## [EXERCISE TASK 1]
Transcribe the passage from the Bundler troubleshooting notes, starting at "only [:development, :test, :integration]" and ending at "won't find it.".
## [EXERCISE TASK 2]
List every gem that the Gemfile snippet in the Bundler troubleshooting notes adds.

## [READING PASSAGE]
+--

Git repository 'git://github.com/taryneast/shoulda.git' has not been cloned yet

The recipes online all tell you to use gem bundle --cached and that's a great idea if network connectivity is scarce. As it uses gems that are already in a cache (without going to fetch them remotely)... but it will fail if you don't already have the gems in the cache. SO it relies on you applying solution number 2 above.

There are two solutions:
The first is to just use gem bundle always in your recipes.
The other is to use gem bundle on your development directory - then check the cache into your source control instead of symlinking it to a shared directory. (ie use solution 2 above). This will work just fine, and if you add a new gem, you'll have to make sure you run gem bundle on your working directory before checking in.

I'm not sure of a nice way to get around this if you're using solution 3. It might be worth setting up a rake task that checks if the Gemfile changed and opportunistically runs gem bundle instead of the --cached version (in fact, it'd be nice if gem bundle --cached had a --fetch-if-not-present option!). If you have a solution that worked for you, let me know.

rake aborted! no such file to load -- spec/rake/spectask

I got this when running rcov. It just means you need to add a few extras gems to your Gemfile. We needed all of these. YMMV

  only [:development, :test, :integration] do
    gem 'rcov'  # for test coverage reports
    gem 'rspec' # rcov needs this...
    gem 'ci_reporter' # used somehow by rake+rcov
    gem 'ruby-prof' # used by Hudson for profiling
  end

:bundle => false with disable_system_gems

Looks like these two don't play nice. ie if you choose for a single gem to be unbundled - but have disable_system_gems set - it isn't smart enough to realise that this one gem is meant to be an exception to the 'disable' rule. If you have any unbundled gems, make sure you remove disable_system_gems - or your application simply won't find it.

+--

## [GIVEN INFORMATION]
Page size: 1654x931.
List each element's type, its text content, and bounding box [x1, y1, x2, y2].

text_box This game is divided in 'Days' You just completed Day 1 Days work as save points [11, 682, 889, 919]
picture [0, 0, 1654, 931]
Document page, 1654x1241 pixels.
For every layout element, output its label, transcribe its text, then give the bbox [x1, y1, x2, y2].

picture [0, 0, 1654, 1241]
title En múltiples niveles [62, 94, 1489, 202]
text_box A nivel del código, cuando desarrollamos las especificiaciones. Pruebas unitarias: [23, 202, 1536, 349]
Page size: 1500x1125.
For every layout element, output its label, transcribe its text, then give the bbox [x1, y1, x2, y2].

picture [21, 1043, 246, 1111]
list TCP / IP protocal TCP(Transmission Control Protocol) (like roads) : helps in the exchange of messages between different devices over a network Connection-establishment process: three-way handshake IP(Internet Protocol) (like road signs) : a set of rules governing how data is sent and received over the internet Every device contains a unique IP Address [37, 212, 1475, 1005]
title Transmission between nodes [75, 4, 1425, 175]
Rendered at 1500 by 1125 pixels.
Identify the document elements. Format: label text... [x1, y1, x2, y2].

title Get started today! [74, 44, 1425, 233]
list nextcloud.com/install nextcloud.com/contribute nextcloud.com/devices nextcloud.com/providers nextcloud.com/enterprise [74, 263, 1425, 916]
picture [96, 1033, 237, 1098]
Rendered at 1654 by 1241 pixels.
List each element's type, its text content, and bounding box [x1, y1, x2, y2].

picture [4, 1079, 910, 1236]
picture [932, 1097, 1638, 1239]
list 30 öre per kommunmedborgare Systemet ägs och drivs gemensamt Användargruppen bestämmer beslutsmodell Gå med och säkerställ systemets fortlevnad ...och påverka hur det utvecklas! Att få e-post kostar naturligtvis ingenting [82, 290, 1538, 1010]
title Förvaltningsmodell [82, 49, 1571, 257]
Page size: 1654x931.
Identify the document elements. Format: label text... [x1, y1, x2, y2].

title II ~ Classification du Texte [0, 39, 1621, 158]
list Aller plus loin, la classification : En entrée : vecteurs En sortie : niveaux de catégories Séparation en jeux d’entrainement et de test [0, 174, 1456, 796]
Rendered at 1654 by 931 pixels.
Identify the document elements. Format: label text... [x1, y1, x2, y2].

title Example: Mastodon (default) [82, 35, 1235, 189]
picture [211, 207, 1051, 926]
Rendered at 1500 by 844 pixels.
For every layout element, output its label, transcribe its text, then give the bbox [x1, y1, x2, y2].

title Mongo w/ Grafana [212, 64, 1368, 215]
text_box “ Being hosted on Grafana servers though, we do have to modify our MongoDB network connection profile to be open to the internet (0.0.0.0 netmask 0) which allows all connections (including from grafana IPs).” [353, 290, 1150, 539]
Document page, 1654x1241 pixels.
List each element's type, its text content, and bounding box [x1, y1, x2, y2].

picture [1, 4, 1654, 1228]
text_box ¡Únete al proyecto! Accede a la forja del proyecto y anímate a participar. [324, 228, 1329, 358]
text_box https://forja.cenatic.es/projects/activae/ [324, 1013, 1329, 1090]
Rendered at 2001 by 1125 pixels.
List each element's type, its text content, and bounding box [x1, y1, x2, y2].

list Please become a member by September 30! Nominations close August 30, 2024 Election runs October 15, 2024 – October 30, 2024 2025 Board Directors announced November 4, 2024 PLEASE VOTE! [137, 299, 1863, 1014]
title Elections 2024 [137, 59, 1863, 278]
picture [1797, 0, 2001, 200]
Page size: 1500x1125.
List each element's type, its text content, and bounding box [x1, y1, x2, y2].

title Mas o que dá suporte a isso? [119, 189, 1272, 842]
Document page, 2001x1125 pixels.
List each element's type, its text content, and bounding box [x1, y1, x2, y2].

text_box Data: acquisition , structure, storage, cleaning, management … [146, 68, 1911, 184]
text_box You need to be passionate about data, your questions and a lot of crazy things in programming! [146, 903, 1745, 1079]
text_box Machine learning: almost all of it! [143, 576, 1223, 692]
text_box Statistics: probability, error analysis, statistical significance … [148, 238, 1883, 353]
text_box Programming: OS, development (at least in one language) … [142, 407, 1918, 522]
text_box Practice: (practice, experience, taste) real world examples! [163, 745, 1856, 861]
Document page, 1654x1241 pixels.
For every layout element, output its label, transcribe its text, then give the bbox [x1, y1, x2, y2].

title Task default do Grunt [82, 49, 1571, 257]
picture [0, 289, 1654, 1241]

+--

## [EXPECTED OUTPUT 1]
only [:development, :test, :integration] do
    gem 'rcov'  # for test coverage reports
    gem 'rspec' # rcov needs this...
    gem 'ci_reporter' # used somehow by rake+rcov
    gem 'ruby-prof' # used by Hudson for profiling
  end

:bundle => false with disable_system_gems

Looks like these two don't play nice. ie if you choose for a single gem to be unbundled - but have disable_system_gems set - it isn't smart enough to realise that this one gem is meant to be an exception to the 'disable' rule. If you have any unbundled gems, make sure you remove disable_system_gems - or your application simply won't find it.

## [EXPECTED OUTPUT 2]
rcov
rspec
ci_reporter
ruby-prof